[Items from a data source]
"""

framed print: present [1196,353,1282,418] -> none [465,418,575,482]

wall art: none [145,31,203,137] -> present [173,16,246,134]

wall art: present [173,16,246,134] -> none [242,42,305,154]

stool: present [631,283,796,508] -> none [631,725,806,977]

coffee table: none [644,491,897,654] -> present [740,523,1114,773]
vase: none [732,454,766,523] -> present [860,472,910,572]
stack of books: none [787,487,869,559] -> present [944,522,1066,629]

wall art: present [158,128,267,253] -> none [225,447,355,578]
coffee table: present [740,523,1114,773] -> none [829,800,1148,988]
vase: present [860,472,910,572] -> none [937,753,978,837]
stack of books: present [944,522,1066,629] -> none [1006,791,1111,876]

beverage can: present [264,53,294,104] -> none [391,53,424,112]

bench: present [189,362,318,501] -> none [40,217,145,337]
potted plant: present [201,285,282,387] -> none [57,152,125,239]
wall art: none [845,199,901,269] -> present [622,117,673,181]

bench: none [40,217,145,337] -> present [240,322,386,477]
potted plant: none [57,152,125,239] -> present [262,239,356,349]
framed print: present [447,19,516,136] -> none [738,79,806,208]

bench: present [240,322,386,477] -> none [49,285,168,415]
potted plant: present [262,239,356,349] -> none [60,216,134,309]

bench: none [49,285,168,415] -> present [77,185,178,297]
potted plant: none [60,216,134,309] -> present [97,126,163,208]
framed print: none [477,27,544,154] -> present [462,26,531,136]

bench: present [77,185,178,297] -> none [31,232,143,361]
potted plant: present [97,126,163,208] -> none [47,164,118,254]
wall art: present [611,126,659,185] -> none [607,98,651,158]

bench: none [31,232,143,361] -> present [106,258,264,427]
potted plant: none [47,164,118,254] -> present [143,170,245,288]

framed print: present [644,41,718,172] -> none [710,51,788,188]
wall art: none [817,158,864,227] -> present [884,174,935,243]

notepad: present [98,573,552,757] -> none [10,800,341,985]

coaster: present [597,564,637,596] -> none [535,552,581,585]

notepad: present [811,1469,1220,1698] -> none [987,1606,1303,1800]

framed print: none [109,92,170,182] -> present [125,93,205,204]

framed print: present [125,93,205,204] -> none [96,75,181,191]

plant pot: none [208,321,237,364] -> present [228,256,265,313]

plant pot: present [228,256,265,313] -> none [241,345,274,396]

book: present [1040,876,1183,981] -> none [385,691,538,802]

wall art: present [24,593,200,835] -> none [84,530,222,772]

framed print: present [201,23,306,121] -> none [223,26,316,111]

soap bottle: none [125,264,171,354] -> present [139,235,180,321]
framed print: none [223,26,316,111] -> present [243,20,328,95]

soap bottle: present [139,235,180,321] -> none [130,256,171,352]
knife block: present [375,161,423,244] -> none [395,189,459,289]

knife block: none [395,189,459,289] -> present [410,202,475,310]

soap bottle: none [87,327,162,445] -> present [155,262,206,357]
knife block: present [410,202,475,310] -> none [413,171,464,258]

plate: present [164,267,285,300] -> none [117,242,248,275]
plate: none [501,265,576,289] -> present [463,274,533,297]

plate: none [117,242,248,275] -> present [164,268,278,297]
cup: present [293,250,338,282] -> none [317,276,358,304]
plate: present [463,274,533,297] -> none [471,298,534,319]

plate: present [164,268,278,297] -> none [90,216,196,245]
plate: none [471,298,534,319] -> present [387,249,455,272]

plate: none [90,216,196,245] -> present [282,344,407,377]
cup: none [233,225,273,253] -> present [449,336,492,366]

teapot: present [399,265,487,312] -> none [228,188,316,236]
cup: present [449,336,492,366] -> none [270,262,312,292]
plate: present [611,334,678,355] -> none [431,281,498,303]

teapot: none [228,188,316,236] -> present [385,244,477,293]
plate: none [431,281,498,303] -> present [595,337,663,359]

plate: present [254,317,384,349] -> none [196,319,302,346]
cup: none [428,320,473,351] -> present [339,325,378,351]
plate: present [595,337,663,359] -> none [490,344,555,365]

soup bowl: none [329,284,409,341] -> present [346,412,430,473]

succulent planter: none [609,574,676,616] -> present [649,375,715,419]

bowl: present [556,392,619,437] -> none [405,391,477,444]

"""

__PROBLEM TO WORK ON__
Reproduce all of the entries above verbatim.

__REPLY__
framed print: present [1196,353,1282,418] -> none [465,418,575,482]

wall art: none [145,31,203,137] -> present [173,16,246,134]

wall art: present [173,16,246,134] -> none [242,42,305,154]

stool: present [631,283,796,508] -> none [631,725,806,977]

coffee table: none [644,491,897,654] -> present [740,523,1114,773]
vase: none [732,454,766,523] -> present [860,472,910,572]
stack of books: none [787,487,869,559] -> present [944,522,1066,629]

wall art: present [158,128,267,253] -> none [225,447,355,578]
coffee table: present [740,523,1114,773] -> none [829,800,1148,988]
vase: present [860,472,910,572] -> none [937,753,978,837]
stack of books: present [944,522,1066,629] -> none [1006,791,1111,876]

beverage can: present [264,53,294,104] -> none [391,53,424,112]

bench: present [189,362,318,501] -> none [40,217,145,337]
potted plant: present [201,285,282,387] -> none [57,152,125,239]
wall art: none [845,199,901,269] -> present [622,117,673,181]

bench: none [40,217,145,337] -> present [240,322,386,477]
potted plant: none [57,152,125,239] -> present [262,239,356,349]
framed print: present [447,19,516,136] -> none [738,79,806,208]

bench: present [240,322,386,477] -> none [49,285,168,415]
potted plant: present [262,239,356,349] -> none [60,216,134,309]

bench: none [49,285,168,415] -> present [77,185,178,297]
potted plant: none [60,216,134,309] -> present [97,126,163,208]
framed print: none [477,27,544,154] -> present [462,26,531,136]

bench: present [77,185,178,297] -> none [31,232,143,361]
potted plant: present [97,126,163,208] -> none [47,164,118,254]
wall art: present [611,126,659,185] -> none [607,98,651,158]

bench: none [31,232,143,361] -> present [106,258,264,427]
potted plant: none [47,164,118,254] -> present [143,170,245,288]

framed print: present [644,41,718,172] -> none [710,51,788,188]
wall art: none [817,158,864,227] -> present [884,174,935,243]

notepad: present [98,573,552,757] -> none [10,800,341,985]

coaster: present [597,564,637,596] -> none [535,552,581,585]

notepad: present [811,1469,1220,1698] -> none [987,1606,1303,1800]

framed print: none [109,92,170,182] -> present [125,93,205,204]

framed print: present [125,93,205,204] -> none [96,75,181,191]

plant pot: none [208,321,237,364] -> present [228,256,265,313]

plant pot: present [228,256,265,313] -> none [241,345,274,396]

book: present [1040,876,1183,981] -> none [385,691,538,802]

wall art: present [24,593,200,835] -> none [84,530,222,772]

framed print: present [201,23,306,121] -> none [223,26,316,111]

soap bottle: none [125,264,171,354] -> present [139,235,180,321]
framed print: none [223,26,316,111] -> present [243,20,328,95]

soap bottle: present [139,235,180,321] -> none [130,256,171,352]
knife block: present [375,161,423,244] -> none [395,189,459,289]

knife block: none [395,189,459,289] -> present [410,202,475,310]

soap bottle: none [87,327,162,445] -> present [155,262,206,357]
knife block: present [410,202,475,310] -> none [413,171,464,258]

plate: present [164,267,285,300] -> none [117,242,248,275]
plate: none [501,265,576,289] -> present [463,274,533,297]

plate: none [117,242,248,275] -> present [164,268,278,297]
cup: present [293,250,338,282] -> none [317,276,358,304]
plate: present [463,274,533,297] -> none [471,298,534,319]

plate: present [164,268,278,297] -> none [90,216,196,245]
plate: none [471,298,534,319] -> present [387,249,455,272]

plate: none [90,216,196,245] -> present [282,344,407,377]
cup: none [233,225,273,253] -> present [449,336,492,366]

teapot: present [399,265,487,312] -> none [228,188,316,236]
cup: present [449,336,492,366] -> none [270,262,312,292]
plate: present [611,334,678,355] -> none [431,281,498,303]

teapot: none [228,188,316,236] -> present [385,244,477,293]
plate: none [431,281,498,303] -> present [595,337,663,359]

plate: present [254,317,384,349] -> none [196,319,302,346]
cup: none [428,320,473,351] -> present [339,325,378,351]
plate: present [595,337,663,359] -> none [490,344,555,365]

soup bowl: none [329,284,409,341] -> present [346,412,430,473]

succulent planter: none [609,574,676,616] -> present [649,375,715,419]

bowl: present [556,392,619,437] -> none [405,391,477,444]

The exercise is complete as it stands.